== RECORDS FOR PROCESSING

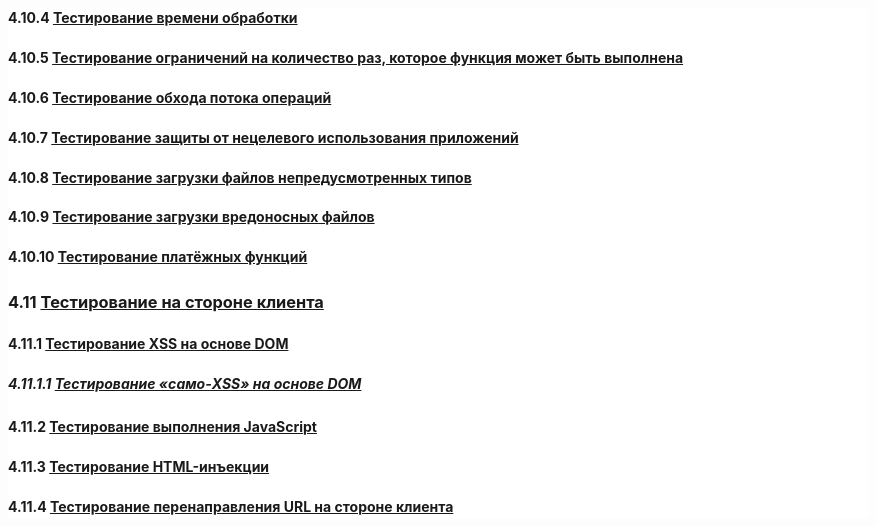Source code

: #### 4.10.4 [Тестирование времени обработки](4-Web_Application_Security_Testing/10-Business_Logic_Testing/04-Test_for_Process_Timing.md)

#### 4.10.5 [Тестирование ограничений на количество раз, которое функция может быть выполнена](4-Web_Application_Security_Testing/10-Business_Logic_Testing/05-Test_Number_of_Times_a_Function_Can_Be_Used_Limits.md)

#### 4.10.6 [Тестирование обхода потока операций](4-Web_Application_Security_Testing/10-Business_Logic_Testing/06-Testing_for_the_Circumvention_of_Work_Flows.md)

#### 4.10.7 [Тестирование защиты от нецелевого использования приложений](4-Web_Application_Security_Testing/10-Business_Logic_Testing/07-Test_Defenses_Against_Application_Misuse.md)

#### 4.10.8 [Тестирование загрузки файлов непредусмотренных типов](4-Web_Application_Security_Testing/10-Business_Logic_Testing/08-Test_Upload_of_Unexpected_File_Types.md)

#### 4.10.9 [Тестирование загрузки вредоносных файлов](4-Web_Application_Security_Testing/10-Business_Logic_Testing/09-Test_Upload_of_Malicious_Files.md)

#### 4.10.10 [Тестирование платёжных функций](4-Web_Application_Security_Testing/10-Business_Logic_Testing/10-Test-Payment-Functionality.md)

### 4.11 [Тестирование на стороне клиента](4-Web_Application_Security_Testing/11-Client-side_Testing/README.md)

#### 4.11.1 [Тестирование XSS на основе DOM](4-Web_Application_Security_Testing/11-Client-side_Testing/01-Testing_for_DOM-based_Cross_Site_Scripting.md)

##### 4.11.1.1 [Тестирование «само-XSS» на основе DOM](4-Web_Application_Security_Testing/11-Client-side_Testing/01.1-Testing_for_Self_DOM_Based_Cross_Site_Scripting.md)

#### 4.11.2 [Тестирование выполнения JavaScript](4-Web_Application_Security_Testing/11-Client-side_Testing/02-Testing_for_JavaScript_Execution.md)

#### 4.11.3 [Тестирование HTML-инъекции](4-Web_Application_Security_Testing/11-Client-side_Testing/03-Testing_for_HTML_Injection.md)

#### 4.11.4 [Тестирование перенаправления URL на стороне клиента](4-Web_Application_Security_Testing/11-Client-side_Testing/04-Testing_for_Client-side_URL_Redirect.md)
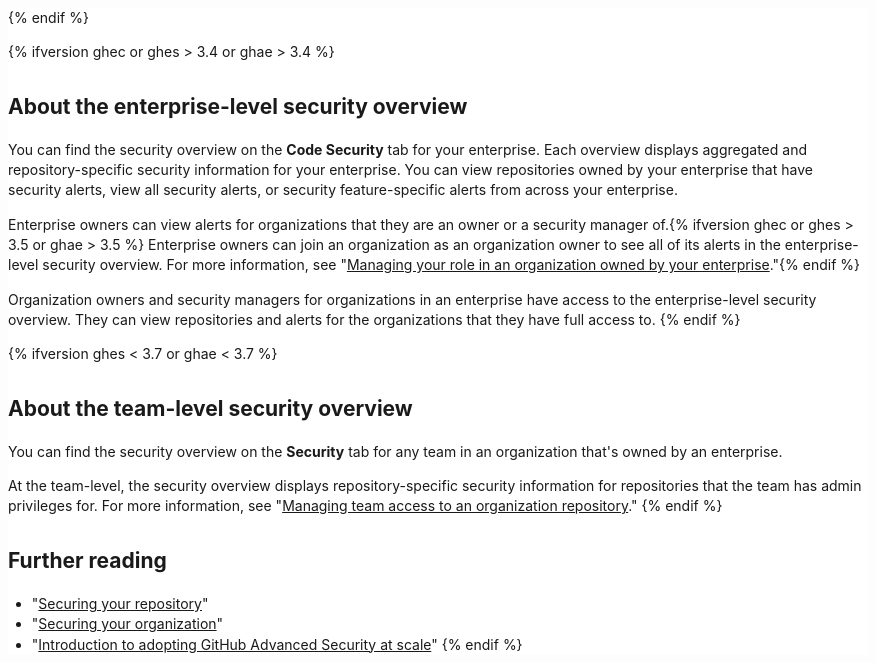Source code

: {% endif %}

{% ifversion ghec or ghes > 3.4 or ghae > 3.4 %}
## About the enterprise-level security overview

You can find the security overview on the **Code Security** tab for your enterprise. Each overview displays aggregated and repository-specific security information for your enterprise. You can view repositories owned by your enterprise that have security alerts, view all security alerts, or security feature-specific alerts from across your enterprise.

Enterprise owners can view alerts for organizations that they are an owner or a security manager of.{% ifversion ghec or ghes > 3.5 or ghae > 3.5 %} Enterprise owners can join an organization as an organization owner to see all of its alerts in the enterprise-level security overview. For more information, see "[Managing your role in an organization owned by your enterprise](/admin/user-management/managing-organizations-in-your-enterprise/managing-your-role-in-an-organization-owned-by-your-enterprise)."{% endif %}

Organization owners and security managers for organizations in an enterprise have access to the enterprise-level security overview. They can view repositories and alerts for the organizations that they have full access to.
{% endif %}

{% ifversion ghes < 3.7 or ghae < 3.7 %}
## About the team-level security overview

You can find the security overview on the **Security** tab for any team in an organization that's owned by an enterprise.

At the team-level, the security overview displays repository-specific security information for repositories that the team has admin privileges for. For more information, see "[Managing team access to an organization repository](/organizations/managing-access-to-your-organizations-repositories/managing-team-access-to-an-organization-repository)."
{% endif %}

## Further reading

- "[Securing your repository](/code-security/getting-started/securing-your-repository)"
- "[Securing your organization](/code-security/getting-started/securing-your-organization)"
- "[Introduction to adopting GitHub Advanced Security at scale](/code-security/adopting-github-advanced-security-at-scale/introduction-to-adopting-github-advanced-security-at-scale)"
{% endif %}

====

■ EXERCISE DIRECTIONS: The required output is a copy of each line in the records where the string "основе" occurs.

■ RESULT OF THIS EXERCISE:
#### 4.11.1 [Тестирование XSS на основе DOM](4-Web_Application_Security_Testing/11-Client-side_Testing/01-Testing_for_DOM-based_Cross_Site_Scripting.md)
##### 4.11.1.1 [Тестирование «само-XSS» на основе DOM](4-Web_Application_Security_Testing/11-Client-side_Testing/01.1-Testing_for_Self_DOM_Based_Cross_Site_Scripting.md)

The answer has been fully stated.